In November, Worcester Eisenbrandt, a building restoration contracting firm based in Baltimore, orchestrated the removal of 51 historic windows from the building's Hutzler Undergraduate Reading Room, Memorial Hall and elsewhere. After careful extraction, a process that took almost three weeks, the windows were trucked to the facility where they will be restored.

Earlier in the fall, Worcester Eisenbrandt's team of architectural conservators conducted a detailed material-condition survey of the Gilman Hall window openings to define the preliminary scope of the work. The firm, which handled the restoration of the Patterson Park Pagoda, will oversee the restoration of all the historic windows, which prominently feature art-glass panels and medallions. Though not original to the building, the windows have become iconic elements of the Homewood campus's first academic building.

Conservators will repair chips, mend wood and metal frames, replace hardware, seal cracks, reglaze all windows and, where necessary, re-create lost or damaged art. As much of the original windows and frames as possible will be preserved.

The work, which began this month, will be done in three phases: the negative (removing all the "bad" parts), assessment (deciding what to put back) and the positive (putting back repaired and replicated elements).

On a tour of the Worcester Eisenbrandt workshop last week, Johns Hopkins staff and representatives of Kliment Halsband Architects, the renovation's architect, and construction manager Bovis Lend Lease discussed specifics of the restoration work.

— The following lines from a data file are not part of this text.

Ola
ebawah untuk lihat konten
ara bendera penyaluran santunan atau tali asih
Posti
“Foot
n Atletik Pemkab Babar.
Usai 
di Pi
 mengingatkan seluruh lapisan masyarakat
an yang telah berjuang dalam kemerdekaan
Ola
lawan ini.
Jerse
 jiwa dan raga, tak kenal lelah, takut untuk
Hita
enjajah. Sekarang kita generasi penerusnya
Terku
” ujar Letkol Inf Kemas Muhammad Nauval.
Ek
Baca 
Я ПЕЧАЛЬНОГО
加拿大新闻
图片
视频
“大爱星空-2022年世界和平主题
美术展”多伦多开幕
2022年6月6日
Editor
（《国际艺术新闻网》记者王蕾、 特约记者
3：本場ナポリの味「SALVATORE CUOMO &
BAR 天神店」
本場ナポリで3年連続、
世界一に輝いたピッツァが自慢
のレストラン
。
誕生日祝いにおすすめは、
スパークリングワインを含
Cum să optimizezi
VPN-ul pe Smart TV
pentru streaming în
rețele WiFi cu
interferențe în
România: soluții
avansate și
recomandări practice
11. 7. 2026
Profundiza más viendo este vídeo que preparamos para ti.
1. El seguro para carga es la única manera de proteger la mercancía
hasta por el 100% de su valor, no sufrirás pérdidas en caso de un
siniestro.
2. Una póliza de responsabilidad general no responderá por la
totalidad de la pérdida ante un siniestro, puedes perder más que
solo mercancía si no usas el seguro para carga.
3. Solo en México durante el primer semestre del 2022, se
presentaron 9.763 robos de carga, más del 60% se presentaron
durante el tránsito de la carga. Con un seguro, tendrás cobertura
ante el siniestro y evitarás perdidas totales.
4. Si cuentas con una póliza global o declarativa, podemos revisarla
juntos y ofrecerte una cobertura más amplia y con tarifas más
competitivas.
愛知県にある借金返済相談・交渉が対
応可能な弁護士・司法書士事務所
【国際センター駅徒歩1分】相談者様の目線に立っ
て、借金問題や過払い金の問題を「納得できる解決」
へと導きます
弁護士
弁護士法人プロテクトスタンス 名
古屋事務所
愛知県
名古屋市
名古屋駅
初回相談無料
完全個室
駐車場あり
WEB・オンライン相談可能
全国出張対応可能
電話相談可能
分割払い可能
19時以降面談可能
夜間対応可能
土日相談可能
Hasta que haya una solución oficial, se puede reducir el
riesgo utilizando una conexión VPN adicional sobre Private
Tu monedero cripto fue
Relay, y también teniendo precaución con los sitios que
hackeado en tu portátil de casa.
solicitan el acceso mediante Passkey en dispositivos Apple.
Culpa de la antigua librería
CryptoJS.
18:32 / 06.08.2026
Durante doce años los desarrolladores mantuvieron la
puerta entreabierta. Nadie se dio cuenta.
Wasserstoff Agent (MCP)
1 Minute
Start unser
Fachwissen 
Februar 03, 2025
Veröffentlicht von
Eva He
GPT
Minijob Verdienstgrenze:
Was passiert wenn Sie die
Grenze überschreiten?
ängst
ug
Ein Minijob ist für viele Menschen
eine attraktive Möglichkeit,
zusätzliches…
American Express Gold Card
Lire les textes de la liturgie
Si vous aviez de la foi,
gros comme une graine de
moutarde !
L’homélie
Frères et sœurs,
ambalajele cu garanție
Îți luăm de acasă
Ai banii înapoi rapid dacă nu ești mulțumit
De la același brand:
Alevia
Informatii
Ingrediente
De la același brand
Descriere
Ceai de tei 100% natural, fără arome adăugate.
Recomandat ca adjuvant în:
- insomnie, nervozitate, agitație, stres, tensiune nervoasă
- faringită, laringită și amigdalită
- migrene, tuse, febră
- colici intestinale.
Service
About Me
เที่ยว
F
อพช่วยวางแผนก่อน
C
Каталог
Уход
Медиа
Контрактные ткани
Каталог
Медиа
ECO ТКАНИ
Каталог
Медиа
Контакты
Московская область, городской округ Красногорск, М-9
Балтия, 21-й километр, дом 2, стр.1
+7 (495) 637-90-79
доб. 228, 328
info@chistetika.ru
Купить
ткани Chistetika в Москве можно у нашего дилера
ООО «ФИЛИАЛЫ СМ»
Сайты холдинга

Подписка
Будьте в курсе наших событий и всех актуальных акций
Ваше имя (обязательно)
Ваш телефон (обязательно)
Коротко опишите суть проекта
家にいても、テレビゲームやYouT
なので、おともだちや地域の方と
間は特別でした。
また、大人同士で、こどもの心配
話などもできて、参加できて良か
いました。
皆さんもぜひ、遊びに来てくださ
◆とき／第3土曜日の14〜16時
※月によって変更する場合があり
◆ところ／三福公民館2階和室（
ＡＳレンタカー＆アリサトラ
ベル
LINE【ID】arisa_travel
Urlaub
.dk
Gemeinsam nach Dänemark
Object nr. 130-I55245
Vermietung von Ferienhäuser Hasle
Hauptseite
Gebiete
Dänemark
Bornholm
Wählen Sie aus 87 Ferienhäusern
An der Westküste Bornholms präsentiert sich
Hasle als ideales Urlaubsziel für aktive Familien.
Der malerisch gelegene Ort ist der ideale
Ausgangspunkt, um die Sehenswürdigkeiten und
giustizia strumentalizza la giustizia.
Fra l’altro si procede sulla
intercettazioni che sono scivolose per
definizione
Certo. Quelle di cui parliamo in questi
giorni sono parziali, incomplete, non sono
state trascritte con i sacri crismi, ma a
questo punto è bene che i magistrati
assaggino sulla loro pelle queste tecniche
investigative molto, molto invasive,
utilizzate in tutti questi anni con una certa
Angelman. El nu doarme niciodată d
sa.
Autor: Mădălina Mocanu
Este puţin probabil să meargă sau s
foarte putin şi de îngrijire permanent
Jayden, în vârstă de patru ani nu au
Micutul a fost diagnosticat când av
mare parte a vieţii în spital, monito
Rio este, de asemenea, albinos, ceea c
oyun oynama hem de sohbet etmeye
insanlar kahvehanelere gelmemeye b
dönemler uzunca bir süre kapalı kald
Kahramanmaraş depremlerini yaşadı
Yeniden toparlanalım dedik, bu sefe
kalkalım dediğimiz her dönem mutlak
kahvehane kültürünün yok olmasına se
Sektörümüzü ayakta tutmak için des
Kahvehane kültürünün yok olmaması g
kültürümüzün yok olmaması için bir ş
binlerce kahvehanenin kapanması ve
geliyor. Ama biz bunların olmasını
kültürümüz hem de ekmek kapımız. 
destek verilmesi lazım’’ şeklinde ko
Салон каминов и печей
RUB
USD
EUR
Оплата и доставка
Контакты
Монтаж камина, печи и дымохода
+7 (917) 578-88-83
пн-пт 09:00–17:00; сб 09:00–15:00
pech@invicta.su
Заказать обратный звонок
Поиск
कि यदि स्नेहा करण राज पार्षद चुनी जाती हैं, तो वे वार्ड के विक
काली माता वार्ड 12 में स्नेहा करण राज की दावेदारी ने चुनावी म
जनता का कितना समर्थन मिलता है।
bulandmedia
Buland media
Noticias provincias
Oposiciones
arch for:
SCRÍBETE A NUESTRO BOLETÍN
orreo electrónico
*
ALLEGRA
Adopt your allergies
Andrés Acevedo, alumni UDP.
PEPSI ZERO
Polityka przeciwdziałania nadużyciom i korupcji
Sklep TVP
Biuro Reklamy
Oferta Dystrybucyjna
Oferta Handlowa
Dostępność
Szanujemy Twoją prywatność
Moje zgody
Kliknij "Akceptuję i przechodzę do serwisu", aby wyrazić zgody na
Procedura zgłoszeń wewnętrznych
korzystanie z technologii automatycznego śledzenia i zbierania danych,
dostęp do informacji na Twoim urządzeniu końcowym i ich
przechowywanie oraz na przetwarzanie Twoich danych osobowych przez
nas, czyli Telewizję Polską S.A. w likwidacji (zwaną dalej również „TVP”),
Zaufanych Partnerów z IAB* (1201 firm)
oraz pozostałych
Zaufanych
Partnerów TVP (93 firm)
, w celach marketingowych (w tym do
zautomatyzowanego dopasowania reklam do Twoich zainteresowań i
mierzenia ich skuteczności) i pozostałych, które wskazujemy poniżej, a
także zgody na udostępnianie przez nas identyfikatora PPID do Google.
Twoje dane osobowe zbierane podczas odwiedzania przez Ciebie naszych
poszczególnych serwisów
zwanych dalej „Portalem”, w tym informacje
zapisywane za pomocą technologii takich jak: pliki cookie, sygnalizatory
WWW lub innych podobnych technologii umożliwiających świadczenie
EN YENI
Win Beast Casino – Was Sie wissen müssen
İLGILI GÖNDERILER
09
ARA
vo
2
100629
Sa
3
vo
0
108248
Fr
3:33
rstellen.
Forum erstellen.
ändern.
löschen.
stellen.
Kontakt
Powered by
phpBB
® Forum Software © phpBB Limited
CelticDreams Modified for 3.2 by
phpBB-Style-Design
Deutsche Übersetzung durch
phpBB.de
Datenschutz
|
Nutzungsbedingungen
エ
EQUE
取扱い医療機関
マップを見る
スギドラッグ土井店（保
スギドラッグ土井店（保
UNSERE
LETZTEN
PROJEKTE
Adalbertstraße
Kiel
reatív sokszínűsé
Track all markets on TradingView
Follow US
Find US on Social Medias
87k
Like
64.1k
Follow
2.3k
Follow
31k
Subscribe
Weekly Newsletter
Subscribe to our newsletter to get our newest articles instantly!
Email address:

Some items thrashed over were the method of paint removal and the possibility that glass from other old Gilman windows can be salvaged and used for replicating art glass panels.

The Hut's 19 stained-glass windows were designed by J. Scott Williams and presented to the university in 1930 by Mary King Carey in memory of her father, Francis T. King, an original university trustee. The windows' art displays the marks used by European printers from the 15th and 16th centuries, the dawn of the industry. For example, one of the central bay's single-sash curved windows- -each of which measures 15-1/2 feet tall and 8 feet wide--features the mark of William Caxton (1420-1491), who launched the first English printing press, notably producing Chaucer's Canterbury Tales and Aesop's Fables.

Memorial Hall's four steel-sash picture windows feature stained glass panels with seals of the institutions at which building namesake Daniel Coit Gilman worked during his lifetime: Johns Hopkins, Yale, the University of California and the Carnegie Institution of Washington. Elizabeth Dwight Woolsey, Gilman's second wife, commissioned the work, which was completed in 1923. The casement windows have arched tops and measure just over 9 feet tall and 5 feet wide.

The three-year renovation effort to restore the 94-year-old building, which will cost $73 million, began in the summer of 2007. Reopening is scheduled for late summer 2010.

The windows will be returned to Gilman toward the end of the renovation.